#### SET PROBLEM:
Rewrite the material below so that every "developed" becomes "processed", keeping all other text the same.

#### A run of records:
------------------------------------
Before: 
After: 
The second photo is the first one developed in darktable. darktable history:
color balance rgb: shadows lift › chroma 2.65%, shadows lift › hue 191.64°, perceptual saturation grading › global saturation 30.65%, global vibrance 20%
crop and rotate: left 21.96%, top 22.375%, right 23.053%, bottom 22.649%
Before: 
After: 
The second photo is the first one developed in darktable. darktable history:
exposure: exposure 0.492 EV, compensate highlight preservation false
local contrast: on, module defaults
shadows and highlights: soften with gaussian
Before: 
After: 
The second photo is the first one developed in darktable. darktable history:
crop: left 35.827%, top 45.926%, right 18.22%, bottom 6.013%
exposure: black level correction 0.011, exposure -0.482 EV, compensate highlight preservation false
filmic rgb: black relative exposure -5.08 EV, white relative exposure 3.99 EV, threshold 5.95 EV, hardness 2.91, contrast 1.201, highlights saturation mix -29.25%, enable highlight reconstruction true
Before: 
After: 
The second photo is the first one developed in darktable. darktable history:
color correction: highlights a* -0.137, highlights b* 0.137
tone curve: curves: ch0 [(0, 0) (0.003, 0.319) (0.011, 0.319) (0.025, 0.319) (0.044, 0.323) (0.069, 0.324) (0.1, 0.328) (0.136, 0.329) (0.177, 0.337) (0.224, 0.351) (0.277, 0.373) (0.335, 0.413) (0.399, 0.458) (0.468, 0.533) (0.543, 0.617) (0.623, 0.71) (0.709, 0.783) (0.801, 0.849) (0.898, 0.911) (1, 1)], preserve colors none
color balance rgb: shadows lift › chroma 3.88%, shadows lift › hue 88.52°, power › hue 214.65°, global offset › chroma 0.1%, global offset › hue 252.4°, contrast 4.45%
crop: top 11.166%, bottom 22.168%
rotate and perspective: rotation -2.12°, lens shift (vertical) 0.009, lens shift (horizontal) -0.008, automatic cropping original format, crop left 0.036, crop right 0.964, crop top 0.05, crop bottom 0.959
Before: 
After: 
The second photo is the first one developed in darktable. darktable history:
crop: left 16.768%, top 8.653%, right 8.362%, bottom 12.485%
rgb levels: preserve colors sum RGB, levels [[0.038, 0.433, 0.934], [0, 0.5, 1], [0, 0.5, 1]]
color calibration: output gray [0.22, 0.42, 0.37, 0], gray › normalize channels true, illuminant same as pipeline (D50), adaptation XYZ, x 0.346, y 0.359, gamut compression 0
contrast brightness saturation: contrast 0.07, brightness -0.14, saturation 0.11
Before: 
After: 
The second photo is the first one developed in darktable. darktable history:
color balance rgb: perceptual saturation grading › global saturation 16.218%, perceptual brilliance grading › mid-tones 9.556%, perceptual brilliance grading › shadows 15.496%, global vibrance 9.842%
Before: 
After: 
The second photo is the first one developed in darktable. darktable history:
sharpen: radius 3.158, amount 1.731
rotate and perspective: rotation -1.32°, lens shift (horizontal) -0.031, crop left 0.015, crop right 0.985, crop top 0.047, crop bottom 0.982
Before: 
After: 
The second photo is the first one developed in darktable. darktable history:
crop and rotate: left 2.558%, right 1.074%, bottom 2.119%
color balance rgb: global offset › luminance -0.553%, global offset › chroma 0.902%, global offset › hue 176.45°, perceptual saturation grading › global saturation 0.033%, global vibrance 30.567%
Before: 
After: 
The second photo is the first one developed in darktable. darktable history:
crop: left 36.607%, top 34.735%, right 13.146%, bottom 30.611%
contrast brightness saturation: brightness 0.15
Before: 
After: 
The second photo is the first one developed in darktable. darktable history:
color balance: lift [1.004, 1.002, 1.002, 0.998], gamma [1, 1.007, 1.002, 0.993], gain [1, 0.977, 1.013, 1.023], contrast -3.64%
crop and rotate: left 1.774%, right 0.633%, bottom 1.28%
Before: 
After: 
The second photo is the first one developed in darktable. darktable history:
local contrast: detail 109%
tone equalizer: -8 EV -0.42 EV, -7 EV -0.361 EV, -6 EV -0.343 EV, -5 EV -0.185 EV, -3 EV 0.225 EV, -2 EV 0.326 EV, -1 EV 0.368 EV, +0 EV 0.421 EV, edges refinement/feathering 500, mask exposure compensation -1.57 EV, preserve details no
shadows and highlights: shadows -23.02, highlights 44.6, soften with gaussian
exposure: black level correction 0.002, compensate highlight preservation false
------------------------------------
#### RESPONSE FOR THIS EXERCISE:
Before: 
After: 
The second photo is the first one processed in darktable. darktable history:
color balance rgb: shadows lift › chroma 2.65%, shadows lift › hue 191.64°, perceptual saturation grading › global saturation 30.65%, global vibrance 20%
crop and rotate: left 21.96%, top 22.375%, right 23.053%, bottom 22.649%
Before: 
After: 
The second photo is the first one processed in darktable. darktable history:
exposure: exposure 0.492 EV, compensate highlight preservation false
local contrast: on, module defaults
shadows and highlights: soften with gaussian
Before: 
After: 
The second photo is the first one processed in darktable. darktable history:
crop: left 35.827%, top 45.926%, right 18.22%, bottom 6.013%
exposure: black level correction 0.011, exposure -0.482 EV, compensate highlight preservation false
filmic rgb: black relative exposure -5.08 EV, white relative exposure 3.99 EV, threshold 5.95 EV, hardness 2.91, contrast 1.201, highlights saturation mix -29.25%, enable highlight reconstruction true
Before: 
After: 
The second photo is the first one processed in darktable. darktable history:
color correction: highlights a* -0.137, highlights b* 0.137
tone curve: curves: ch0 [(0, 0) (0.003, 0.319) (0.011, 0.319) (0.025, 0.319) (0.044, 0.323) (0.069, 0.324) (0.1, 0.328) (0.136, 0.329) (0.177, 0.337) (0.224, 0.351) (0.277, 0.373) (0.335, 0.413) (0.399, 0.458) (0.468, 0.533) (0.543, 0.617) (0.623, 0.71) (0.709, 0.783) (0.801, 0.849) (0.898, 0.911) (1, 1)], preserve colors none
color balance rgb: shadows lift › chroma 3.88%, shadows lift › hue 88.52°, power › hue 214.65°, global offset › chroma 0.1%, global offset › hue 252.4°, contrast 4.45%
crop: top 11.166%, bottom 22.168%
rotate and perspective: rotation -2.12°, lens shift (vertical) 0.009, lens shift (horizontal) -0.008, automatic cropping original format, crop left 0.036, crop right 0.964, crop top 0.05, crop bottom 0.959
Before: 
After: 
The second photo is the first one processed in darktable. darktable history:
crop: left 16.768%, top 8.653%, right 8.362%, bottom 12.485%
rgb levels: preserve colors sum RGB, levels [[0.038, 0.433, 0.934], [0, 0.5, 1], [0, 0.5, 1]]
color calibration: output gray [0.22, 0.42, 0.37, 0], gray › normalize channels true, illuminant same as pipeline (D50), adaptation XYZ, x 0.346, y 0.359, gamut compression 0
contrast brightness saturation: contrast 0.07, brightness -0.14, saturation 0.11
Before: 
After: 
The second photo is the first one processed in darktable. darktable history:
color balance rgb: perceptual saturation grading › global saturation 16.218%, perceptual brilliance grading › mid-tones 9.556%, perceptual brilliance grading › shadows 15.496%, global vibrance 9.842%
Before: 
After: 
The second photo is the first one processed in darktable. darktable history:
sharpen: radius 3.158, amount 1.731
rotate and perspective: rotation -1.32°, lens shift (horizontal) -0.031, crop left 0.015, crop right 0.985, crop top 0.047, crop bottom 0.982
Before: 
After: 
The second photo is the first one processed in darktable. darktable history:
crop and rotate: left 2.558%, right 1.074%, bottom 2.119%
color balance rgb: global offset › luminance -0.553%, global offset › chroma 0.902%, global offset › hue 176.45°, perceptual saturation grading › global saturation 0.033%, global vibrance 30.567%
Before: 
After: 
The second photo is the first one processed in darktable. darktable history:
crop: left 36.607%, top 34.735%, right 13.146%, bottom 30.611%
contrast brightness saturation: brightness 0.15
Before: 
After: 
The second photo is the first one processed in darktable. darktable history:
color balance: lift [1.004, 1.002, 1.002, 0.998], gamma [1, 1.007, 1.002, 0.993], gain [1, 0.977, 1.013, 1.023], contrast -3.64%
crop and rotate: left 1.774%, right 0.633%, bottom 1.28%
Before: 
After: 
The second photo is the first one processed in darktable. darktable history:
local contrast: detail 109%
tone equalizer: -8 EV -0.42 EV, -7 EV -0.361 EV, -6 EV -0.343 EV, -5 EV -0.185 EV, -3 EV 0.225 EV, -2 EV 0.326 EV, -1 EV 0.368 EV, +0 EV 0.421 EV, edges refinement/feathering 500, mask exposure compensation -1.57 EV, preserve details no
shadows and highlights: shadows -23.02, highlights 44.6, soften with gaussian
exposure: black level correction 0.002, compensate highlight preservation false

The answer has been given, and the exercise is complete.